-- Document --
Since day one, Lula’s third administration has been marked by multiple clashes with Roberto Campos Neto, president of the Brazilian Central Bank. The disagreement is over the benchmark interest rate in Brazil. Lula has repeatedly urged Campos Neto to lower rates, which he argues is necessary to stimulate the economy and reduce unemployment. Higher public revenues from the resulting growth would, in turn, help fund policies aimed at reducing inequality—a key commitment of his campaign. Campos Neto, for his part, has been hostile to the idea, arguing that lowering rates would fuel inflation and undermine the credibility and autonomy of the Central Bank. Throughout the majority of Lula’s first year in year—until August 2023—the interest rate remained at 13.75 percent. Since then, bowing to pressure from both political and market forces, the policy rate was reduced to 10.5 percent, a still outstandingly high figure. Forecasters anticipate the rate to be cut to 10.25 percent by the end of this year, but no further. The inflation target is 3 percent. Should this target be met, the resultant real interest rate would be 7.25 percent—the second highest real interest rate in the world.
These clashes between Lula and Campos Neto illustrate the complex and controversial nature of interest rate setting in Brazil, a country historically beset by high inflation and unsustained growth. Interest rates are the key instrument of central bank-driven monetary policy, affecting the availability and cost of credit, the exchange rate, the level of investment, consumption, output, and, ultimately, the population’s welfare. Low interest rates are generally considered conducive to economic growth and development, as they encourage borrowing and spending, reduce the debt servicing burden, and open the space for fiscal policy. Low interest rates, however, may also entail risks, such as increasing inflationary pressures and creating asset bubbles.1
The Central Bank’s resistance to low interest rates stems from two complementary sources. First, the Brazilian fiscal-monetary system entails a unique institutional setup, where the basic interest rate used by the Central Bank as their monetary policy instrument is the same rate that remunerates approximately 43 percent of the national debt, which consists of no-coupon short-term bonds. Because of this, when the Central Bank carries out overnight operations involving federal treasury bonds in the public securities market its interest rate targets must include a rate of return that investors consider adequate to enable the Treasury to roll over its debt. Discretionary monetary policy in Brazil, therefore, has immediate effects on fiscal policy: how much the treasury pays when its bills mature, and the cost of issuing new debt, rises and falls directly with the monetary policy rate. The risk premium on the Treasury’s debt, in turn, sets a lower threshold on monetary policy, preventing the Central Bank from reducing its policy rate beyond a certain point the Treasury considers necessary for its lenders.
The second source of the Central Bank’s maintenance of high interest rates is tied up with the fact that domestic prices in Brazil respond only minimally to interest rate changes. In order for the Bank to have any impact at all on prices, it needs to hike interest rates to an extraordinary degree. If the transmission channels for monetary policy worked better in Brazil, monetary policy wouldn’t need to be so extreme. Making these improvements so that interest rates can come down would require fundamental institutional reform. But the latter is little discussed today, even as fights over monetary policy repeatedly feature on the front pages of newspapers.

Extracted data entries
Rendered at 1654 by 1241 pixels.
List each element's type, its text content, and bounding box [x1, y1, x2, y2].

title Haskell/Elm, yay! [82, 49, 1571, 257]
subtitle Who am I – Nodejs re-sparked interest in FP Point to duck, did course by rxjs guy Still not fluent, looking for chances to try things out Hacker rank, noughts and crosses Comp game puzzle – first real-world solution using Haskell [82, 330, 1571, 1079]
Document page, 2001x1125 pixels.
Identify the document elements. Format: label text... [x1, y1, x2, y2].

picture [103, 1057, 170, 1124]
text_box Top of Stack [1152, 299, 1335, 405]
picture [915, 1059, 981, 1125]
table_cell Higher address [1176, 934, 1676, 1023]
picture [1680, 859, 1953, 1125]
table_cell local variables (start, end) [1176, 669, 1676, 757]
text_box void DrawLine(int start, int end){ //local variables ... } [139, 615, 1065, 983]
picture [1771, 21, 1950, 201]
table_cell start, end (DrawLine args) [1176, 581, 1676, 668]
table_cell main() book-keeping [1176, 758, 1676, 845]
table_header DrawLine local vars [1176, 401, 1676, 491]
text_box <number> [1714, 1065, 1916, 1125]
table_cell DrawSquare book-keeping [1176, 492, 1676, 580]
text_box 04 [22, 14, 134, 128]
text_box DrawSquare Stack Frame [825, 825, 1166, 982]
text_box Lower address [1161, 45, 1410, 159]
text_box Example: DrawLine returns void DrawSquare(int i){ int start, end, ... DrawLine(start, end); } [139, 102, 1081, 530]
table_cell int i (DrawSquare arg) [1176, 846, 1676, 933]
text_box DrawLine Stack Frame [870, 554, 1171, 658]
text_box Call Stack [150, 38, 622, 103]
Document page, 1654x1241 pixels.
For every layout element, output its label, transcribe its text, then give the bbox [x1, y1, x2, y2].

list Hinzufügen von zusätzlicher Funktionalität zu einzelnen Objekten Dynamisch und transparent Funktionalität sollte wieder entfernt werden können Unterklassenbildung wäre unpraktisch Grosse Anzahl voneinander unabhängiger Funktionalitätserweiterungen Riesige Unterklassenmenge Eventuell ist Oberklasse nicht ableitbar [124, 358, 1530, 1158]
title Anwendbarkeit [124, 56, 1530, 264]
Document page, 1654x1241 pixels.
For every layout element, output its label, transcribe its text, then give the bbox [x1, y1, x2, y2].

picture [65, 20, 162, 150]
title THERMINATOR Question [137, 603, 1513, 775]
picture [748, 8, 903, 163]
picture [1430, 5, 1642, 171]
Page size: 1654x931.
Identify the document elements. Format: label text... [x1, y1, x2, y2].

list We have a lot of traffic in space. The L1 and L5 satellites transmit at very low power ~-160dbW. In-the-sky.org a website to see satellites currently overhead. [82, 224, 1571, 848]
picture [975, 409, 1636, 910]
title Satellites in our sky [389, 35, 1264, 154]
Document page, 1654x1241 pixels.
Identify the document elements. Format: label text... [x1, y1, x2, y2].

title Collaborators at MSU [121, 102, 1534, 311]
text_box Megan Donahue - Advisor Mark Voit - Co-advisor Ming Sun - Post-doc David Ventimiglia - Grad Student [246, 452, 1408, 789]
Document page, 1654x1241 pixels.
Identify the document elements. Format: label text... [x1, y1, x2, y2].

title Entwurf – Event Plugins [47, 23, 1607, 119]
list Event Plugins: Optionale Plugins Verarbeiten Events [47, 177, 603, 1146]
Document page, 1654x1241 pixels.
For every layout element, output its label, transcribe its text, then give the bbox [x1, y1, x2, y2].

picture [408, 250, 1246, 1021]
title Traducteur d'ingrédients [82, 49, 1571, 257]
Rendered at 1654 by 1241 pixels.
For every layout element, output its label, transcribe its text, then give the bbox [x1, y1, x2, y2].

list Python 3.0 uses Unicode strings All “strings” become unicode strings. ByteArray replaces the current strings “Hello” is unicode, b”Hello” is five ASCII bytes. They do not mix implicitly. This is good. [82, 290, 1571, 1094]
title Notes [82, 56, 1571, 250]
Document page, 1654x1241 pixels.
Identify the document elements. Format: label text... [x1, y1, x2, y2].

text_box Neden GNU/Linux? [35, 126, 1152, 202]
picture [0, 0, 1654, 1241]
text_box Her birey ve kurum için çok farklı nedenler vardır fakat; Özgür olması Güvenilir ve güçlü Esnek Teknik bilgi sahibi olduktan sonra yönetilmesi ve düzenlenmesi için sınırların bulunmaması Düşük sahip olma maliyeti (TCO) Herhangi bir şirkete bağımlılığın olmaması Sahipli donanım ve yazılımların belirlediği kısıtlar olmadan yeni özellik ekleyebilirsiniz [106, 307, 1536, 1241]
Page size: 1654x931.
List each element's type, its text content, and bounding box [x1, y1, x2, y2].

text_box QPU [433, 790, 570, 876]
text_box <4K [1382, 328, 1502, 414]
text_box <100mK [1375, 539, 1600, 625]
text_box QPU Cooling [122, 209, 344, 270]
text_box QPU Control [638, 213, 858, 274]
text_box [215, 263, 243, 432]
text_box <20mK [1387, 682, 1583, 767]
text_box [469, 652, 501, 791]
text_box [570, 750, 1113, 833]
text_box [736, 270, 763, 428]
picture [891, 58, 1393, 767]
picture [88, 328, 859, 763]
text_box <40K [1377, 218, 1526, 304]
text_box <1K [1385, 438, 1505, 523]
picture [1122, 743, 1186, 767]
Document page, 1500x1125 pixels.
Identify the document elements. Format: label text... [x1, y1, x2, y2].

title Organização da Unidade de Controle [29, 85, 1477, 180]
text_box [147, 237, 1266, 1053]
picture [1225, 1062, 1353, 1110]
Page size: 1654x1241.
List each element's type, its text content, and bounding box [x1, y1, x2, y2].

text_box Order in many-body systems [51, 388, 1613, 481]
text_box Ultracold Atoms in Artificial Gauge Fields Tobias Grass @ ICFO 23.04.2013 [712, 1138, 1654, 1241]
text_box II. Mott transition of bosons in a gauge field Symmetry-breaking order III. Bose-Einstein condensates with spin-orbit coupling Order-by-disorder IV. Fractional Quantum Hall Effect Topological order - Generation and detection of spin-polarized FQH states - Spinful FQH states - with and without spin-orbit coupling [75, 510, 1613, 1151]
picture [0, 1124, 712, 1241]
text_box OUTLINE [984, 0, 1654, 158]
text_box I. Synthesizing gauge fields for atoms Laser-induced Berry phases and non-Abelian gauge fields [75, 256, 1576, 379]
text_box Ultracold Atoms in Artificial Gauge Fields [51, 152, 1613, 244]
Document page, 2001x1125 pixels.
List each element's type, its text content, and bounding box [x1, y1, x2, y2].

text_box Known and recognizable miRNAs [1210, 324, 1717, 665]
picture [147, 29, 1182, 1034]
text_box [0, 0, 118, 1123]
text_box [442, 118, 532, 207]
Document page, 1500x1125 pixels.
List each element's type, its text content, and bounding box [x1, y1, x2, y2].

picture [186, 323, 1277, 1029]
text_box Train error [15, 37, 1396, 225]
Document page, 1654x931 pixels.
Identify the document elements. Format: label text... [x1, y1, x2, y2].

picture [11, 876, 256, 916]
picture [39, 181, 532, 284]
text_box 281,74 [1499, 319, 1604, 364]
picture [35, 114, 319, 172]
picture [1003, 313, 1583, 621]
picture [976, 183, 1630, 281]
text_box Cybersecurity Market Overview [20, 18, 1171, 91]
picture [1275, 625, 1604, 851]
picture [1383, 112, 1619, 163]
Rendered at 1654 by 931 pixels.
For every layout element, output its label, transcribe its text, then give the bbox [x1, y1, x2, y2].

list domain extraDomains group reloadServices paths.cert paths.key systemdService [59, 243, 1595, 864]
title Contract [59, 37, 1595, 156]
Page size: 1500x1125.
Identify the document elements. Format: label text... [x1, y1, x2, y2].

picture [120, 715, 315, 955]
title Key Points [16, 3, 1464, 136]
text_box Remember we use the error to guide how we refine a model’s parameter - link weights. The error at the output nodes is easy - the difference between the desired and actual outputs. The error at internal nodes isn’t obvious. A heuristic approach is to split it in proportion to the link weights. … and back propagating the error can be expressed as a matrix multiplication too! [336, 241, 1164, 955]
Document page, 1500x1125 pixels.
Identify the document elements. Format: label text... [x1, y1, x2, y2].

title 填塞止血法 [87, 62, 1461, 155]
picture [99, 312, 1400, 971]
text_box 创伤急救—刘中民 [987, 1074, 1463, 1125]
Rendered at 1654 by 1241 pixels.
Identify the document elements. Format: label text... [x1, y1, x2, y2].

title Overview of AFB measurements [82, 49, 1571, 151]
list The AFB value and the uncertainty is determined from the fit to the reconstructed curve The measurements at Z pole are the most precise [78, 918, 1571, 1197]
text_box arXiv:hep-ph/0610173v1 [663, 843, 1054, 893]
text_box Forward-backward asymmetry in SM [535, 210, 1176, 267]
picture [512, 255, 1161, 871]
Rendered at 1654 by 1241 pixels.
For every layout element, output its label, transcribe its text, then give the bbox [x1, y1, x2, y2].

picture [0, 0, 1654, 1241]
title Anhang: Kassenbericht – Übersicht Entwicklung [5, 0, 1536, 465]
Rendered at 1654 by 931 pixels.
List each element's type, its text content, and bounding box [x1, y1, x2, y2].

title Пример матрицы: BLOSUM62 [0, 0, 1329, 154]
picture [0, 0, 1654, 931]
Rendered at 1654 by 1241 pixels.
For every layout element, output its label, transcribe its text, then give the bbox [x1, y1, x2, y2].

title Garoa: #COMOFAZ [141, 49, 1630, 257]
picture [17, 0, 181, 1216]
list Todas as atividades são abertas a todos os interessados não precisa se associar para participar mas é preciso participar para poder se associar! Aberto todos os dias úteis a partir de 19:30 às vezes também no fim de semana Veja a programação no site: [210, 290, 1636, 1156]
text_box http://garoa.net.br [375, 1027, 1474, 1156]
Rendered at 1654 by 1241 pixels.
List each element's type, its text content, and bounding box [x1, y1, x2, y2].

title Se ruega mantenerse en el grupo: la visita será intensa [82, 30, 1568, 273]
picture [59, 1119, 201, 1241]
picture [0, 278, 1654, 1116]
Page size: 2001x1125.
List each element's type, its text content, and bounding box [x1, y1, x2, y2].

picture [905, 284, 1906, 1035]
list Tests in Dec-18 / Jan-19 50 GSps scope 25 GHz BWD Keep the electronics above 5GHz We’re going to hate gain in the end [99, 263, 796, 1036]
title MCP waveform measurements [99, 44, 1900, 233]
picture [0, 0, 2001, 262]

-- Your tasks --
1. According to the text on Brazil's interest rate dispute, roughly what share of the national debt is remunerated by the Central Bank's basic interest rate?
2. Check each statement against the text on Brazil's interest rate dispute and mark it yes or no: (a) The inflation target is 3 percent. (b) Forecasters expect the policy rate to drop below 10 percent by the end of this year. (c) Domestic prices in Brazil respond strongly to interest rate changes.
3. Write the next part of the text on Brazil's interest rate dispute, picking up after its final sentence.

-- Responses in order --
1. Approximately 43 percent.

2.
(a) Yes: "The inflation target is 3 percent."
(b) No: "Forecasters anticipate the rate to be cut to 10.25 percent by the end of this year, but no further."
(c) No: "domestic prices in Brazil respond only minimally to interest rate changes."

3.
Treasury bonds as the liquidity management tool
The Brazilian Central Bank works under an inflation-targeting regime, and the policy rate is the primary tool used to achieve this target. If inflation is expected to rise above acceptable levels, the Central Bank increases the interest rate to steer inflation back to the target. Conversely, if the rate of inflation is deemed appropriate, the Central Bank works to maintain it. This means that, regardless of the source of inflation, the Central Bank will hike interest rates to reduce economic activity, increase unemployment, and decrease workers’ bargaining power. Understanding the mechanisms for determining interest rates is somewhat more complex and requires a short detour via repurchase agreements, the market for short-term lending.
Repurchase agreements are financial transactions where a financial institution sells (or buys) securities with the commitment to repurchase (or resell) them at a future date, prior to or equal to the maturity date of those securities. These operations are carried out between two or more financial institutions, between a financial institution and the Central Bank, or between an institution and an individual or legal entity. The securities used can be public or private, with public securities being the most common in this type of operation due to their lower risk and liquidity. In the case of repurchase agreements involving Brazilian public securities, the operations are carried out in the Special Settlement and Custody System (Selic), a clearing system managed by the Central Bank that provides immediate transfers of securities and funds—all operations are settled with their real-time values. The Central Bank Monetary Policy Committee (COPOM) meets every 45 days to set its policy rate target. In open market operations, the Central Bank acts in the Selic system to both manage liquidity in the economy and ensure that the average interest rate on public securities aligns with its policy rate target.2 The federal funds rate is called the Selic rate because of this system.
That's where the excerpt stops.